Die Dreharbeiten fanden unter großer Geheimhaltung statt. Wie muss man sich das vorstellen?
Für mich war klar, dass ein solcher Film nicht ohne die Anwesenheit der Regie entstehen kann. Deshalb bin ich selbst mehrfach nach Russland gereist – insgesamt viermal innerhalb von fast drei Jahren. Gerade bei den Außenaufnahmen war ich immer vor Ort. Ich wollte Verantwortung übernehmen und mich nicht aus der Distanz hinter dem Material verstecken. Es durfte allerdings nicht bekannt werden, woran wir arbeiten. Mein Team war komplett vor Ort, und die Vorbereitungen liefen ganz anders ab als bei einem gewöhnlichen Dokumentarfilm im Ausland.
Haben Sie Sorge, dass Ihre Protagonist:innen durch den Film Repressionen ausgesetzt werden könnten?
Natürlich besteht in einem autoritären Staat immer Willkür. Gleichzeitig darf man nicht vergessen: Diese Menschen machen sich Gedanken, aber sie handeln nicht aktiv politisch. Der Film zeigt keine Oppositionellen im klassischen Sinne. Wir standen während der gesamten Postproduktion im engen Austausch miteinander und haben sehr genau überlegt, welches Material wir verwenden. Die Haltung des Films sollte klar sein, ohne die Beteiligten unnötig zu gefährden. Ich glaube außerdem, dass autoritäre Systeme stark über Selbstzensur funktionieren. Genau dagegen wollten wir mit diesem Film arbeiten.
Ihr erster Film Black Mambas und Innere Emigranten wirken auf den ersten Blick sehr unterschiedlich.

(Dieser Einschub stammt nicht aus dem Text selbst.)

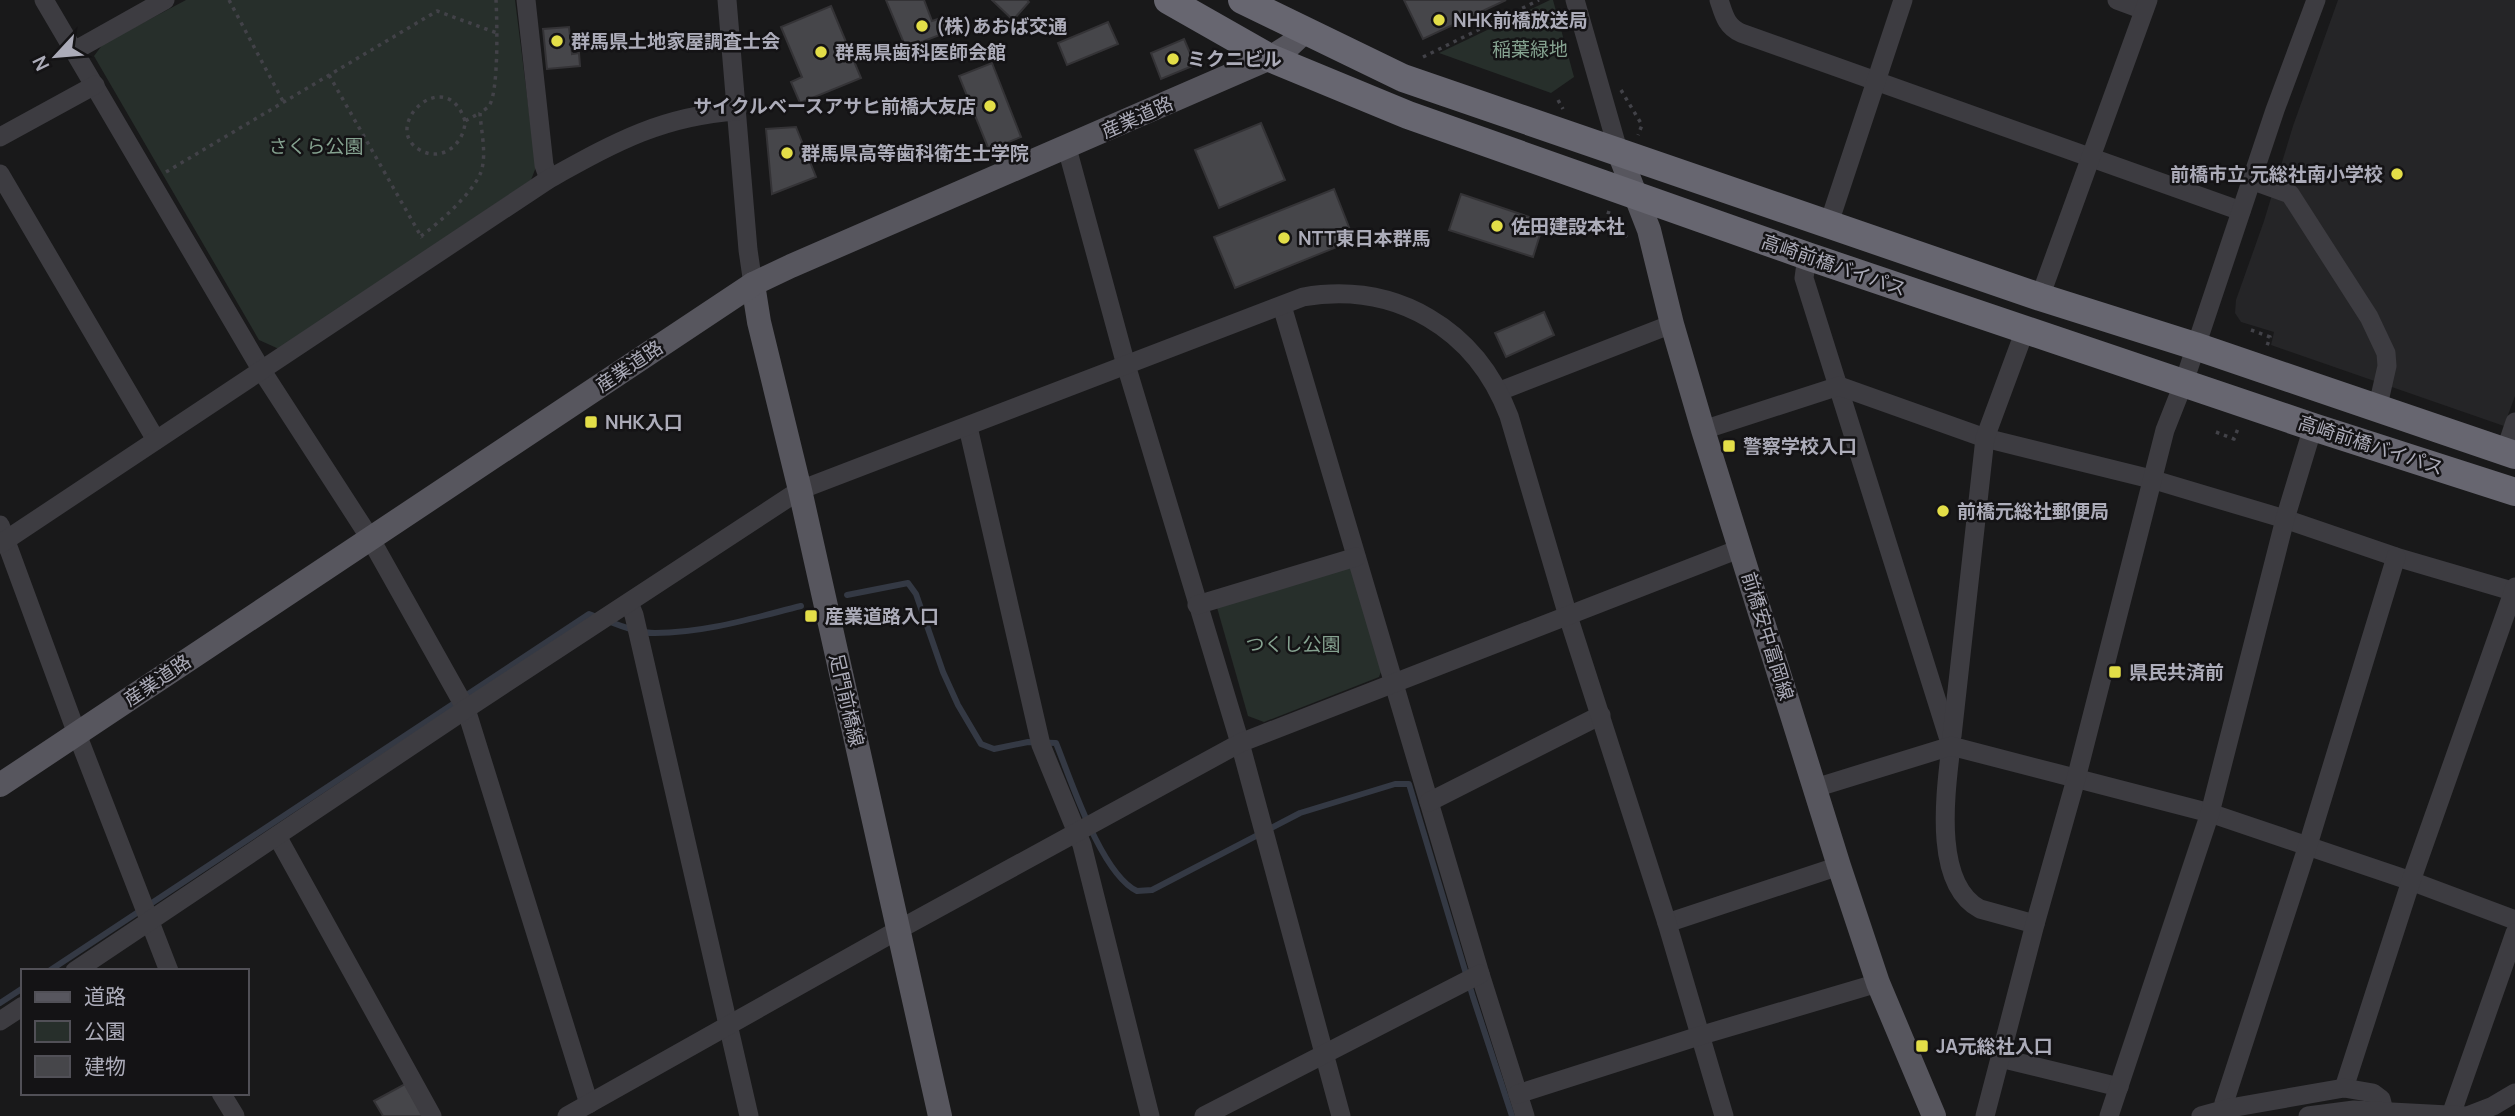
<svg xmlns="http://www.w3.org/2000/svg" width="2515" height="1116" font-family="Manrope,'Noto Sans JP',sans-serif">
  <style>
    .built { fill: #252527 }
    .green { fill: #272f2b }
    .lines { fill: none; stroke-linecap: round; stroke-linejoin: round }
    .stream { stroke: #343944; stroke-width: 6 }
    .building { fill: #46464a; stroke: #343336; stroke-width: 2 }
    .path { stroke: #424248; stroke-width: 3.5; stroke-dasharray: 3.5 5; stroke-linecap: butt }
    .minor { stroke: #3d3c41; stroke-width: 19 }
    .major { stroke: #57565e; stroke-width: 24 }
    .highway { stroke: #676670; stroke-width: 28 }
    .poi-dot { fill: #e3de48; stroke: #141315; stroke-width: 2.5 }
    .labels { text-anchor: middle; stroke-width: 5; stroke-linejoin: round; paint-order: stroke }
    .poi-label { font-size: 19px; font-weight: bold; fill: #acacb9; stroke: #141315; text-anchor: start }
    .park-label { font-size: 19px; fill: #85a290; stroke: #141315 }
    .street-label { font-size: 19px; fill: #acacb9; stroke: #141315 }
  </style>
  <rect width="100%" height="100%" fill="#19191a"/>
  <polygon class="built" points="2338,0 2515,0 2515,396 2504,426 2271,345 2274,332 2241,322 2235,313 2236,300 2264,221 2293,126"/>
  <g class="green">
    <polygon points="186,0 515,0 536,167 531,180 279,349 259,340 94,56 103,44"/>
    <polygon points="1550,0 1553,0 1574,77 1551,93 1439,53"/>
    <polygon points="1345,563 1356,568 1384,664 1379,677 1264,722 1248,716 1216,604"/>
  </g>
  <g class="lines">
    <g class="stream">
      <path d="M847,595L908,583L916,594L943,672L958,705L981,744L994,749L1028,742L1056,743C1071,780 1101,874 1137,891L1152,890L1300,813L1395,784H1409L1473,997L1512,1116"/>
      <path d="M608,621C623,627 639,633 655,633C705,633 753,618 801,606"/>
      <polyline points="49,971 589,614 597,617"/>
      <polyline points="0,1003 23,988"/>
    </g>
  </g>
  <g class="building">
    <polygon points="886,0 924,0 932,21 944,17 950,31 906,48"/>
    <polygon points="992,0 1027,0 1029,2 1013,20"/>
    <polygon points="1404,0 1506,0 1423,39"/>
    <polygon points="831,6 861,78 800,103 791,82 802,77 781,27"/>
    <polygon points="1108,22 1118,44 1067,65 1058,43"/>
    <polygon points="569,27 572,54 579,53 580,66 547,69 543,29"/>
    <polygon points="1184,39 1195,65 1161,79 1151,53"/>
    <polygon points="992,63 1021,137 989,150 959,76"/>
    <polygon points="1261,123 1285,180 1219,208 1195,150"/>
    <polygon points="796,127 816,177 772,194 766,129"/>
    <polygon points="1334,189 1354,240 1235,288 1214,237"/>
    <polygon points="1461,194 1544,222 1533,257 1449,230"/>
    <polygon points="1544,312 1554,335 1506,357 1495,333"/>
    <polygon points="405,1084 423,1116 383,1116 374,1101"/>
  </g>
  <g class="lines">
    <g class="path">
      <polyline points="229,0 284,103"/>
      <polyline points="1423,57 1539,0"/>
      <polyline points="329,75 422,238"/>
      <polyline points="1621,90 1642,125 1638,135"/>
      <polyline points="1558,100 1563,109"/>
      <path d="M465,121C446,62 379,127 420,150C442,163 465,143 465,121L480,113"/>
      <polyline points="166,172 437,11 497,33"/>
      <polyline points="1609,211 1607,217 1627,237"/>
      <path d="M421,236C439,223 473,193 481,172C487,154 481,131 480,113C481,112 489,107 489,106C499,92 497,19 496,0"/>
      <polyline points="2251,330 2270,337 2267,346"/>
      <polyline points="2216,432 2234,439 2239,426"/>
    </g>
    <g class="minor">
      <polyline points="44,0 262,371 370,538 466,709 589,1104"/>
      <polyline points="526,0 544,165 549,179"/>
      <polyline points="727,0 748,250 753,284"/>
      <polyline points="1575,0 1618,150"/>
      <path d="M1719,0C1724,15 1726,26 1741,33L2241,211"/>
      <polyline points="2117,0 2144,10"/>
      <polyline points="74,51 165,0"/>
      <polyline points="0,137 95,85"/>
      <polyline points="1067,148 1126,365 1240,743 1341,1116"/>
      <polyline points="0,174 156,440"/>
      <polyline points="2251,180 2290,194 2369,317 2386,353 2387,366 2377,410"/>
      <polyline points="1829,223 1903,0"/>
      <path d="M1807,256L1804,278L1951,746C1946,791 1932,883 1980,909L2035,924"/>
      <polyline points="2040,297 2148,0"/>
      <polyline points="1282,306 1480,974 1525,1116"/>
      <polyline points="1500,391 1672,324"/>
      <polyline points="968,427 1041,745 1082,845 1150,1116"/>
      <polyline points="1703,430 1839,386 1985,438 2151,479 2285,519 2396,557 2515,592"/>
      <polyline points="2505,452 2515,422"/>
      <polyline points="0,525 77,734 169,971"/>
      <path d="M0,544L549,179C614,143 661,116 737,111"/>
      <polyline points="629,603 634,615 749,1116"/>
      <polyline points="1197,605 1356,557"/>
      <polyline points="1952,736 1985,438 2025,330"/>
      <polyline points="1815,788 1951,746 2210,813 2411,881 2515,920"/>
      <polyline points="1429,802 1601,715"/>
      <polyline points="277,836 432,1116"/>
      <polyline points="1667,923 1839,866"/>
      <path d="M75,971L466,709L800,490L1303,297C1396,281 1476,329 1509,416L1568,616L1667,923L1724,1116"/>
      <polyline points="0,1021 23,1006"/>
      <polyline points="2000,1058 2119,1087"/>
      <polyline points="2344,1088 2411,881 2515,587"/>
      <polyline points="221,1093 235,1116"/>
      <polyline points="1518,1094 1699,1036 1878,983"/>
      <polyline points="2226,1109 2224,1103 2308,845 2396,557"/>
      <polyline points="2451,1115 2515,933"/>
      <polyline points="567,1116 898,930 1240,743 1739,549"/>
      <polyline points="1204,1116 1480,974"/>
      <polyline points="1985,1116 2035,924 2076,779 2165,430 2184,382 2275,110 2316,0"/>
      <polyline points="2109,1116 2210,813 2285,519 2313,427"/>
      <polyline points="2201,1116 2230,1108 2344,1088 2373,1093 2381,1099 2384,1111"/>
      <polyline points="2308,1116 2354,1110 2467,1116 2493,1106 2515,1093"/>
    </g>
    <g class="major">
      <polyline points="1618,150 1649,230 1672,324 1703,430 1839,866 1878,983 1934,1116"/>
      <polyline points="753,284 759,322 800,490 940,1116"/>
      <polyline points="0,785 753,284 791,266 1270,58 1289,46 1304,32"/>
    </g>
    <g class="highway">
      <polyline points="1168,0 1270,58 1408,115 1807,256 2313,427 2515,492"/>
      <polyline points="1242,0 1403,78 2040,297 2195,346 2515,455"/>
    </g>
  </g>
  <g class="poi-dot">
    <circle cx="1439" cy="20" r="7"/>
    <circle cx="922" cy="26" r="7"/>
    <circle cx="557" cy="41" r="7"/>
    <circle cx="821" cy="52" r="7"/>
    <circle cx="1173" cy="59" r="7"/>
    <circle cx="990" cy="106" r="7"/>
    <circle cx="787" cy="153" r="7"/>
    <circle cx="2397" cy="174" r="7"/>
    <circle cx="1497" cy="226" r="7"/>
    <circle cx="1284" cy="238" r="7"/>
    <rect x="584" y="415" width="14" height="14" rx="3.5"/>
    <rect x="1722" y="439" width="14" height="14" rx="3.5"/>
    <circle cx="1943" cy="511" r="7"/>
    <rect x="804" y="609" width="14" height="14" rx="3.5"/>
    <rect x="2108" y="665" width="14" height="14" rx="3.5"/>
    <rect x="1915" y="1039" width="14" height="14" rx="3.5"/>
  </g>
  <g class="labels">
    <g class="poi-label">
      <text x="1453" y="27">NHK前橋放送局</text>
      <text x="936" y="33">(株)あおば交通</text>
      <text x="571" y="48">群馬県土地家屋調査士会</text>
      <text x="835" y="59">群馬県歯科医師会館</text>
      <text x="1187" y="66">ミクニビル</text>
      <text x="976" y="113" text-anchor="end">サイクルベースアサヒ前橋大友店</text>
      <text x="801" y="160">群馬県高等歯科衛生士学院</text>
      <text x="2383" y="181" text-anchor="end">前橋市立 元総社南小学校</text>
      <text x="1511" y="233">佐田建設本社</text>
      <text x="1298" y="245">NTT東日本群馬</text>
      <text x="605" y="429">NHK入口</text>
      <text x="1743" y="453">警察学校入口</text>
      <text x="1957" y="518">前橋元総社郵便局</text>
      <text x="825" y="623">産業道路入口</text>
      <text x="2129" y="679">県民共済前</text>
      <text x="1936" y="1053">JA元総社入口</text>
    </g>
    <g class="park-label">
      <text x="1530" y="56">稲葉緑地</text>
      <text x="316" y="153">さくら公園</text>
      <text x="1293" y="651">つくし公園</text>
    </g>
    <g class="street-label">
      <text transform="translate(1137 117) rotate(-24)" y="7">産業道路</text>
      <text transform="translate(1834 265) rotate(19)" y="7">高崎前橋バイパス</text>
      <text transform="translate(629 366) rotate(-34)" y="7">産業道路</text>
      <text transform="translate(2371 445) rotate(18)" y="7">高崎前橋バイパス</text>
      <text transform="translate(1768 636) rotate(73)" y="7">前橋安中富岡線</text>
      <text transform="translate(157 680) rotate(-34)" y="7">産業道路</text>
      <text transform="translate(847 700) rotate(77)" y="7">足門前橋線</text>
    </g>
  </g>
  <rect x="21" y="969" width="228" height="126" fill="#141315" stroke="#515057" stroke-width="2"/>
  <rect x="35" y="992" width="35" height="10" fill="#57565e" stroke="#515057" stroke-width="2"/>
  <text x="84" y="1004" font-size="21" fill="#acacb9">道路</text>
  <rect x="35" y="1021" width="35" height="21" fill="#272f2b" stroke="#515057" stroke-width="2"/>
  <text x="84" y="1039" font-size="21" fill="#acacb9">公園</text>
  <rect x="35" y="1056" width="35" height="21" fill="#46464a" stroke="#515057" stroke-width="2"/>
  <text x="84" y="1074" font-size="21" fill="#acacb9">建物</text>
  <g transform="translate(56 56) rotate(244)" stroke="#141315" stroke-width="5" paint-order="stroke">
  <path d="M0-5L12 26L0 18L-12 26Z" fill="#acacb9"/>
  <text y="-10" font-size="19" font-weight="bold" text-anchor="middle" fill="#acacb9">N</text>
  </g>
</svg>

Gibt es dennoch eine Verbindung?
Ja, auf jeden Fall. In beiden Filmen geht es um Individuen innerhalb repressiver Systeme und um die Frage, ob Emanzipation möglich ist.
Was wünschen Sie sich, dass Zuschauer:innen nach dem Film mitnehmen?
Ich glaube nicht, dass jeder Film konkrete Antworten liefern muss. Aber wenn Menschen sich 90 Minuten lang mit Fragen von Kollektivschuld, Verantwortung und individueller Handlungsmacht auseinandersetzen, kommen sie vielleicht ihrer eigenen Antwort näher. Gerade in Europa stellen sich heute viele Menschen die Frage: Was kann ich tun? Wo beginnt meine persönliche Verantwortung? Ich hoffe, dass wir aus den Entwicklungen in Russland lernen und unsere demokratischen Freiheiten verteidigen.
Letzte Frage: Arbeiten Sie bereits an einem neuen Projekt?
Ja, ich entwickle derzeit einen Spielfilm über eine junge russische Sportgymnastin. Auch darin geht es wieder um den Konflikt zwischen Individuum und System.
Lena Karbe, vielen Dank für das Gespräch.